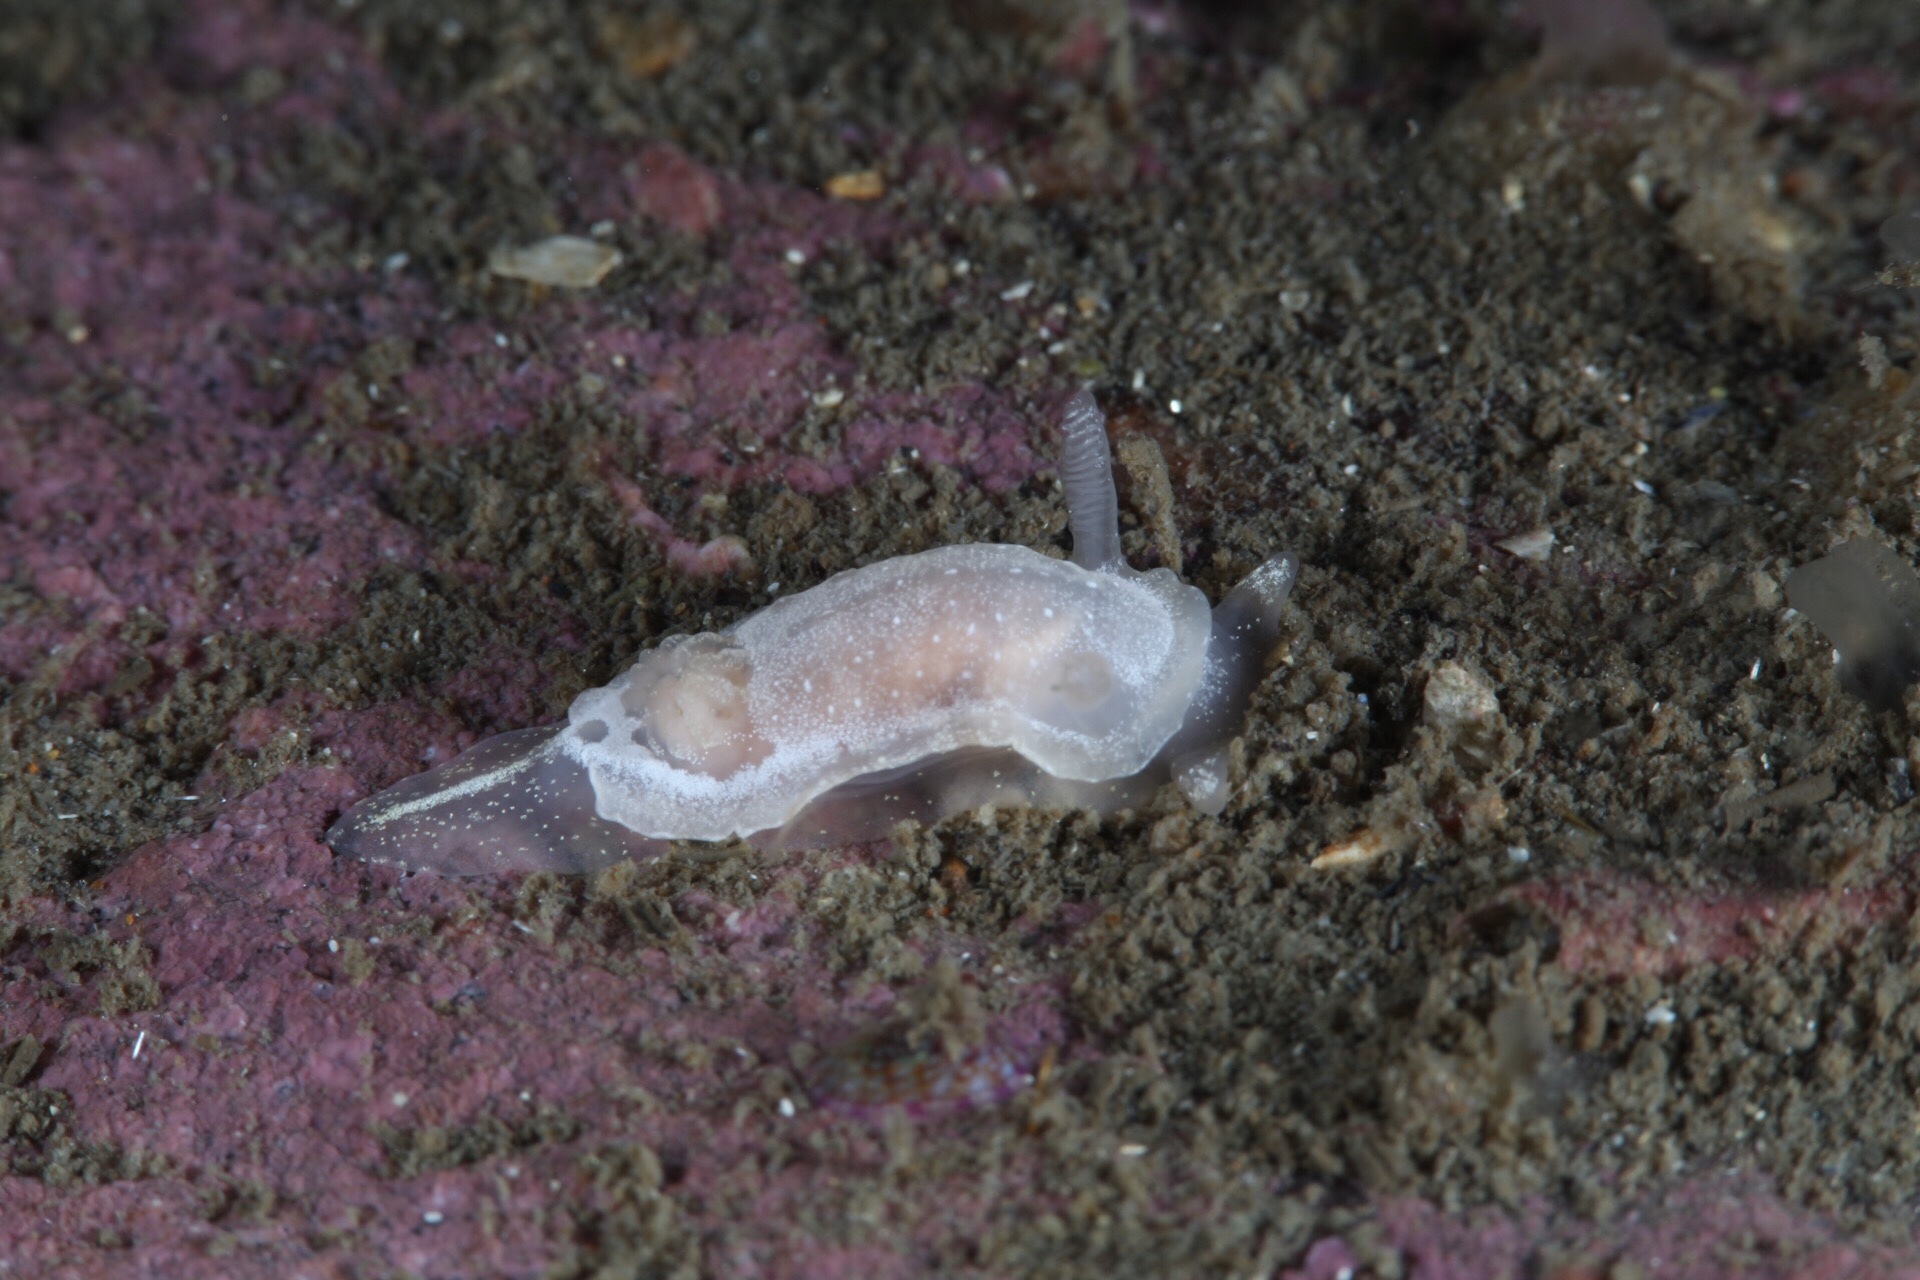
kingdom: Animalia
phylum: Mollusca
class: Gastropoda
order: Nudibranchia
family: Goniodorididae
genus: Okenia
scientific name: Okenia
# # # # #
**TASK PROMPT:**
Render the lines of the data above as a numbered list, skipping any blank lines and leaving out the pictures.

**ANSWER FOR THIS EXERCISE:**
1. kingdom: Animalia
2. phylum: Mollusca
3. class: Gastropoda
4. order: Nudibranchia
5. family: Goniodorididae
6. genus: Okenia
7. scientific name: Okenia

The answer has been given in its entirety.